Imagine a situation where you have to manage multiple Azure subscriptions (that belong to different tenants) not only for your organization but also for your company’s clients. In software development process, you can host VSTS (Visual Studio Team Services) on your organization’s Azure account and deploy to customers’ subscription (which is quite a wide-spread use case). Subscription management in Azure designed in such a way you cannot have two similar products assigned to you. For instance, you cannot have two Pay-as-you-go subscriptions assigned to your account (or two BizSpark or Enterprise subscriptions, etc.) The resources from different subscriptions can be assigned to you, but you can’t manage them directly from your account, as they belong to different tenants. What if you need to build a delivery pipeline in VSTS and don’t see a target subscription (to deploy your application to) on the list? Well, it could be a problem, but before calling Microsoft’s support, let’s see what we can do with it.
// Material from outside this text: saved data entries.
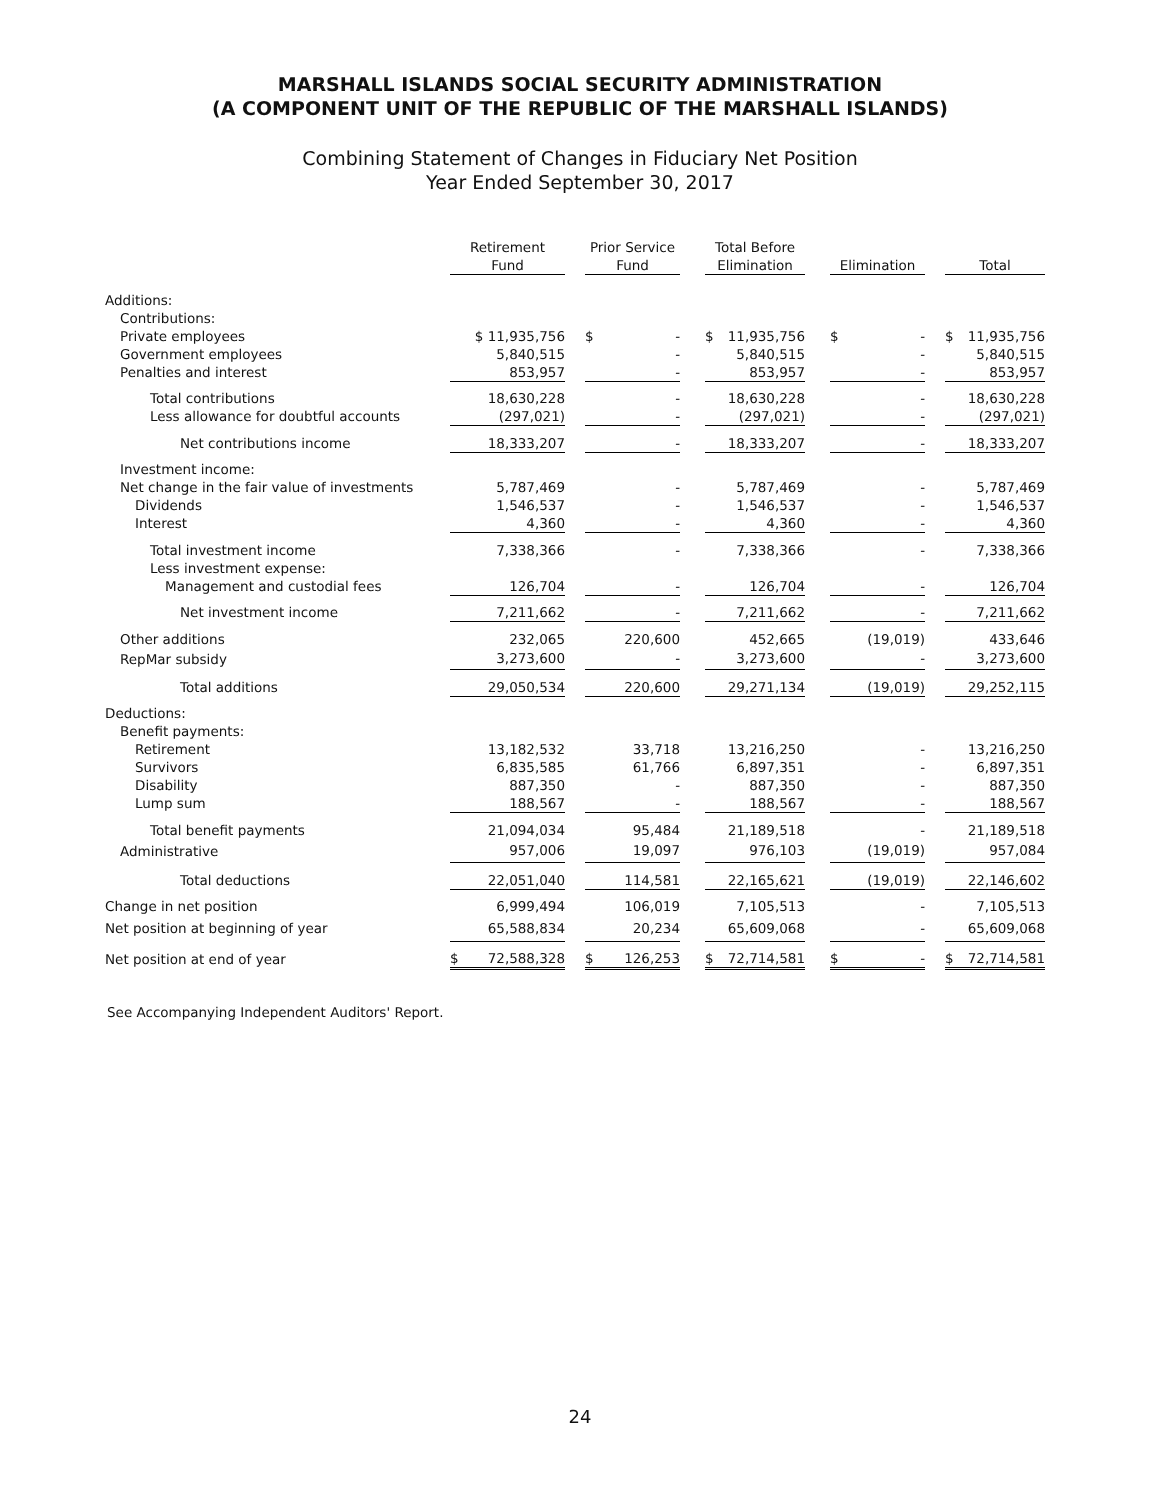MARSHALL ISLANDS SOCIAL SECURITY ADMINISTRATION
(A COMPONENT UNIT OF THE REPUBLIC OF THE MARSHALL ISLANDS)
Combining Statement of Changes in Fiduciary Net Position
Year Ended September 30, 2017
| | Retirement Fund | | Prior Service Fund | | Total Before Elimination | | Elimination | | Total |
| --- | --- | --- | --- | --- | --- | --- | --- | --- | --- |
| Additions: | | | | | | | | | |
| Contributions: | | | | | | | | | |
| Private employees | $ 11,935,756 | | $ - | | $ 11,935,756 | | $ - | | $ 11,935,756 |
| Government employees | 5,840,515 | | - | | 5,840,515 | | - | | 5,840,515 |
| Penalties and interest | 853,957 | | - | | 853,957 | | - | | 853,957 |
| Total contributions | 18,630,228 | | - | | 18,630,228 | | - | | 18,630,228 |
| Less allowance for doubtful accounts | (297,021) | | - | | (297,021) | | - | | (297,021) |
| Net contributions income | 18,333,207 | | - | | 18,333,207 | | - | | 18,333,207 |
| Investment income: | | | | | | | | | |
| Net change in the fair value of investments | 5,787,469 | | - | | 5,787,469 | | - | | 5,787,469 |
| Dividends | 1,546,537 | | - | | 1,546,537 | | - | | 1,546,537 |
| Interest | 4,360 | | - | | 4,360 | | - | | 4,360 |
| Total investment income | 7,338,366 | | - | | 7,338,366 | | - | | 7,338,366 |
| Less investment expense: | | | | | | | | | |
| Management and custodial fees | 126,704 | | - | | 126,704 | | - | | 126,704 |
| Net investment income | 7,211,662 | | - | | 7,211,662 | | - | | 7,211,662 |
| Other additions | 232,065 | | 220,600 | | 452,665 | | (19,019) | | 433,646 |
| RepMar subsidy | 3,273,600 | | - | | 3,273,600 | | - | | 3,273,600 |
| Total additions | 29,050,534 | | 220,600 | | 29,271,134 | | (19,019) | | 29,252,115 |
| Deductions: | | | | | | | | | |
| Benefit payments: | | | | | | | | | |
| Retirement | 13,182,532 | | 33,718 | | 13,216,250 | | - | | 13,216,250 |
| Survivors | 6,835,585 | | 61,766 | | 6,897,351 | | - | | 6,897,351 |
| Disability | 887,350 | | - | | 887,350 | | - | | 887,350 |
| Lump sum | 188,567 | | - | | 188,567 | | - | | 188,567 |
| Total benefit payments | 21,094,034 | | 95,484 | | 21,189,518 | | - | | 21,189,518 |
| Administrative | 957,006 | | 19,097 | | 976,103 | | (19,019) | | 957,084 |
| Total deductions | 22,051,040 | | 114,581 | | 22,165,621 | | (19,019) | | 22,146,602 |
| Change in net position | 6,999,494 | | 106,019 | | 7,105,513 | | - | | 7,105,513 |
| Net position at beginning of year | 65,588,834 | | 20,234 | | 65,609,068 | | - | | 65,609,068 |
| Net position at end of year | $ 72,588,328 | | $ 126,253 | | $ 72,714,581 | | $ - | | $ 72,714,581 |
See Accompanying Independent Auditors' Report.
24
Fortunately, you can create custom service connection, by clicking ‘Manage’ next to Azur subscriptions drop-down (see the screenshot above). When you go to ‘New Service Endpoint’ -> ‘Azure Resource Manager,' you will see a familiar list of subscriptions assigned to your account:
The dialog suggests: ‘If your subscription is not listed above, or your account is not backed by Azure Active Directory or to specify an existing Service Principal, use the full version of the endpoint dialog.’ See the screenshot below:
The dialogue seems complicated (at a glance) with many fields to fill-out. Let’s see what we can do:
Let's start filling this form out :)
- Connection name is the simplest – put any suitable name in here
- Environment – leave a default value (unless you’re in China, Germany or US Gov)
- Subscription ID – the id of the target subscription (you deploy to). Go to Azure -> Subscriptions, select and copy subscription ID from there. Or, you can use Azure CLI and enter:
azure login
azure account list
Copy the ID:
- Subscription Name – opposite to Id (see the previous step)
- Tenant ID – Go to Azure -> Active Directory -> Properties blade -> Copy ‘Directory ID’ from there. Alternatively, as long as you’re already logged in in the Azure CLI, you can use the following command:
azure account show
- Service Principal Client ID – is a bit more complicated. You won’t find this value anywhere. The only way is to create a Service Principal that will be assigned to this endpoint. To do so, we need to use Azure CLI (or PowerShell):
azure ad sp create -n <app> -p <password>
or
az ad sp create-for-rbac --name {appId} --password "{strong password}"
(For Azure CLI 2.0)
Where <app> is random app name (doesn’t really matter) and <password> - is a password for the Service Principal (and Service Principal Key at the same time). This command will create an SP:
The value you need is ‘Service Principal Names.' The last step is to assign Service Principal to a Role. Using Service Principal Name, execute the following the CLI command to assign SP to a Contributor role:
azure role assignment create --spn 990ffeff-0016-4535-809c-79db18336db4 -o Contributor
NOTE: In case you use Azure CLI 2.0 command above, SP is assigned to "Contributor" role automatically.
As long as done with this, click ‘Verify Connection’ link on the form and once it verified, you will be able to use this Endpoint to connect to the client’s subscription.